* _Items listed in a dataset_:
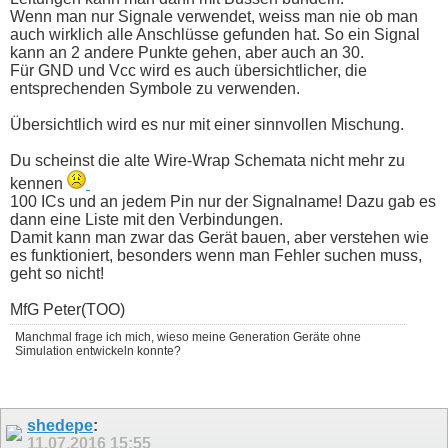
Wenn man nur Signale verwendet, weiss man nie ob man
auch wirklich alle Anschlüsse gefunden hat. So ein Signal
kann an 2 andere Punkte gehen, aber auch an 30.
Für GND und Vcc wird es auch übersichtlicher, die
entsprechenden Symbole zu verwenden.
Übersichtlich wird es nur mit einer sinnvollen Mischung.
Du scheinst die alte Wire-Wrap Schemata nicht mehr zu
kennen
100 ICs und an jedem Pin nur der Signalname! Dazu gab es
dann eine Liste mit den Verbindungen.
Damit kann man zwar das Gerät bauen, aber verstehen wie
es funktioniert, besonders wenn man Fehler suchen muss,
geht so nicht!
MfG Peter(TOO)
Manchmal frage ich mich, wieso meine Generation Geräte ohne
Simulation entwickeln konnte?
shedepe
:
11.07.2016
15:55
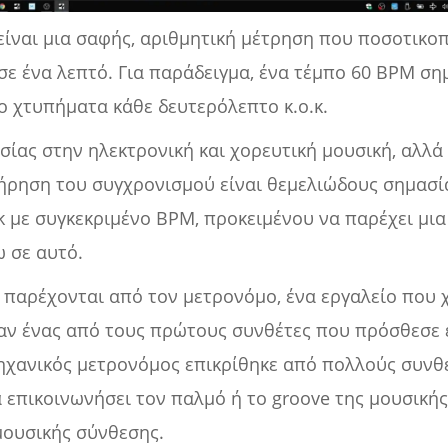
 είναι μια σαφής, αριθμητική μέτρηση που ποσοτικοπ
ε ένα λεπτό. Για παράδειγμα, ένα τέμπο 60 BPM ση
ο χτυπήματα κάθε δευτερόλεπτο κ.ο.κ.
σίας στην ηλεκτρονική και χορευτική μουσική, αλλά 
ήρηση του συγχρονισμού είναι θεμελιώδους σημασία
ack με συγκεκριμένο BPM, προκειμένου να παρέχει μι
 σε αυτό.
 παρέχονται από τον μετρονόμο, ένα εργαλείο που 
αν ένας από τους πρώτους συνθέτες που πρόσθεσε ε
μηχανικός μετρονόμος επικρίθηκε από πολλούς συνθέ
α επικοινωνήσει τον παλμό ή το groove της μουσικής
μουσικής σύνθεσης.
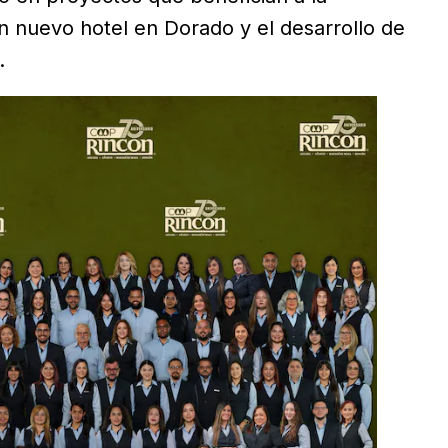
 nuevo hotel en Dorado y el desarrollo de
.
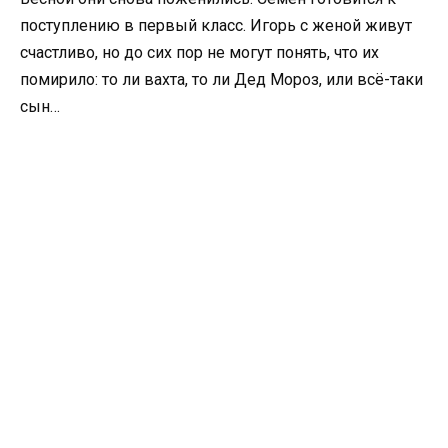
поступлению в первый класс. Игорь с женой живут
счастливо, но до сих пор не могут понять, что их
помирило: то ли вахта, то ли Дед Мороз, или всё-таки
сын…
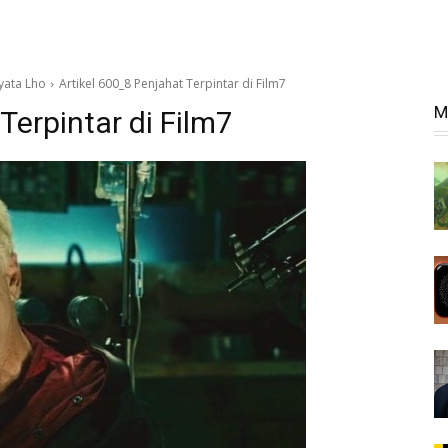
Nyata Lho
Artikel 600_8 Penjahat Terpintar di Film7
M
Terpintar di Film7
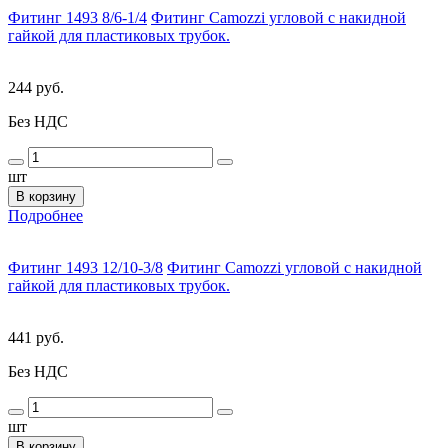
Фитинг 1493 8/6-1/4
Фитинг Camozzi угловой с накидной
гайкой для пластиковых трубок.
244 руб.
Без НДС
шт
В корзину
Подробнее
Фитинг 1493 12/10-3/8
Фитинг Camozzi угловой с накидной
гайкой для пластиковых трубок.
441 руб.
Без НДС
шт
В корзину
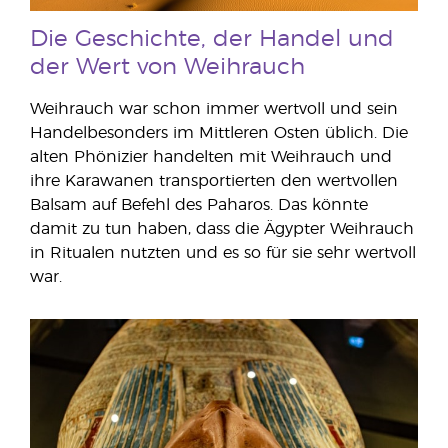
Die Geschichte, der Handel und
der Wert von Weihrauch
Weihrauch war schon immer wertvoll und sein
Handelbesonders im Mittleren Osten üblich. Die
alten Phönizier handelten mit Weihrauch und
ihre Karawanen transportierten den wertvollen
Balsam auf Befehl des Paharos. Das könnte
damit zu tun haben, dass die Ägypter Weihrauch
in Ritualen nutzten und es so für sie sehr wertvoll
war.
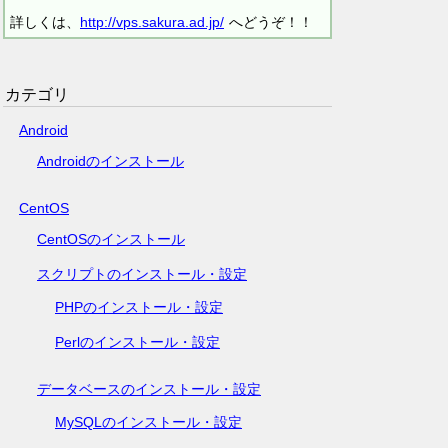
詳しくは、
http://vps.sakura.ad.jp/
へどうぞ！！
カテゴリ
Android
Androidのインストール
CentOS
CentOSのインストール
スクリプトのインストール・設定
PHPのインストール・設定
Perlのインストール・設定
データベースのインストール・設定
MySQLのインストール・設定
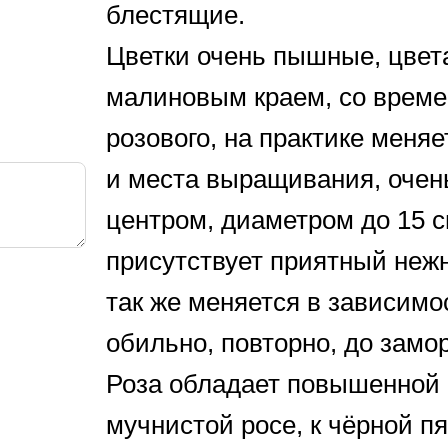
блестящие.
Цветки очень пышные, цвет
малиновым краем, со време
розового, на практике меняе
и места выращивания, оче
центром, диаметром до 15 с
присутствует приятный неж
так же меняется в зависимо
обильно, повторно, до замор
Роза обладает повышенной 
мучнистой росе, к чёрной пя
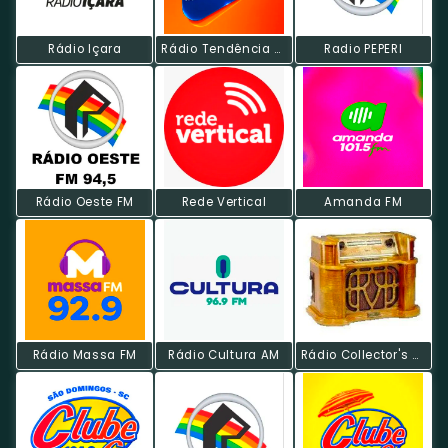
Rádio Içara
Rádio Tendência P5 Hits
Radio PEPERI
Rádio Oeste FM
Rede Vertical
Amanda FM
Rádio Massa FM
Rádio Cultura AM
Rádio Collector's MPB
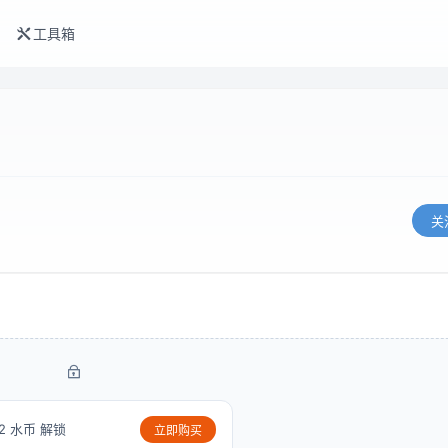
工具箱
关
2 水币 解锁
立即购买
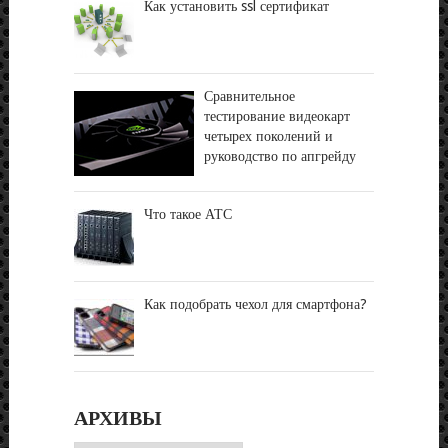
Как установить ssl сертификат
Сравнительное
тестирование видеокарт
четырех поколений и
руководство по апгрейду
Что такое АТС
Как подобрать чехол для смартфона?
АРХИВЫ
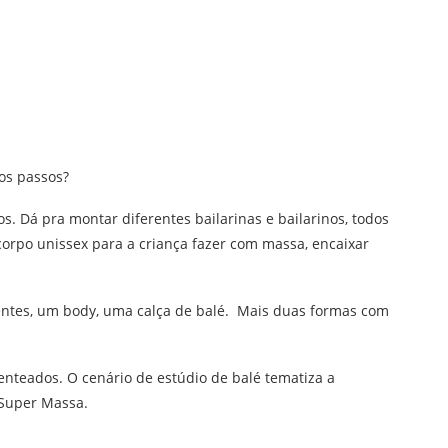
os passos?
os. Dá pra montar diferentes bailarinas e bailarinos, todos
orpo unissex para a criança fazer com massa, encaixar
rentes, um body, uma calça de balé. Mais duas formas com
penteados. O cenário de estúdio de balé tematiza a
Super Massa.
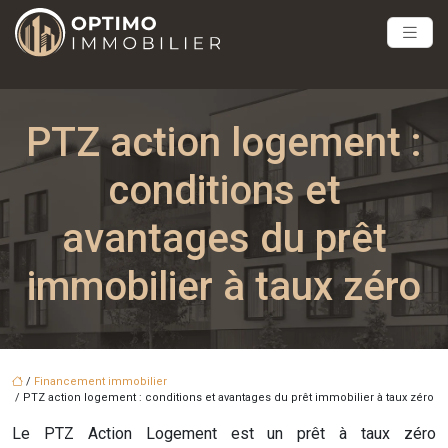
PTZ action logement :
conditions et
avantages du prêt
immobilier à taux zéro
/
Financement immobilier
/ PTZ action logement : conditions et avantages du prêt immobilier à taux zéro
Le PTZ Action Logement est un prêt à taux zéro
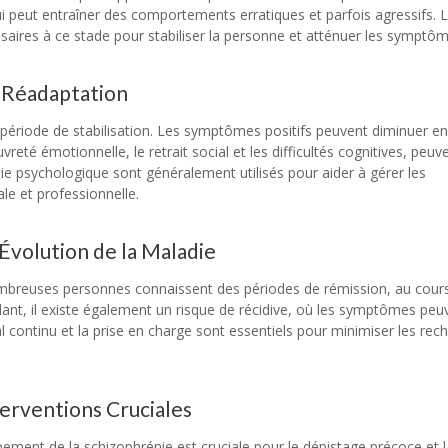
ui peut entraîner des comportements erratiques et parfois agressifs. 
aires à ce stade pour stabiliser la personne et atténuer les symptôm
t Réadaptation
 période de stabilisation. Les symptômes positifs peuvent diminuer en
reté émotionnelle, le retrait social et les difficultés cognitives, peuv
e psychologique sont généralement utilisés pour aider à gérer les
le et professionnelle.
’Évolution de la Maladie
ombreuses personnes connaissent des périodes de rémission, au cour
nt, il existe également un risque de récidive, où les symptômes peu
l continu et la prise en charge sont essentiels pour minimiser les rec
terventions Cruciales
ment de la schizophrénie est cruciale pour le dépistage précoce et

* _Task brief_:
Write out the lines of the listing from its start through the line containing "Übersichtlich wird es", inclusive, without the pictures.

* _Solution for this exercise_:
Wenn man nur Signale verwendet, weiss man nie ob man
auch wirklich alle Anschlüsse gefunden hat. So ein Signal
kann an 2 andere Punkte gehen, aber auch an 30.
Für GND und Vcc wird es auch übersichtlicher, die
entsprechenden Symbole zu verwenden.
Übersichtlich wird es nur mit einer sinnvollen Mischung.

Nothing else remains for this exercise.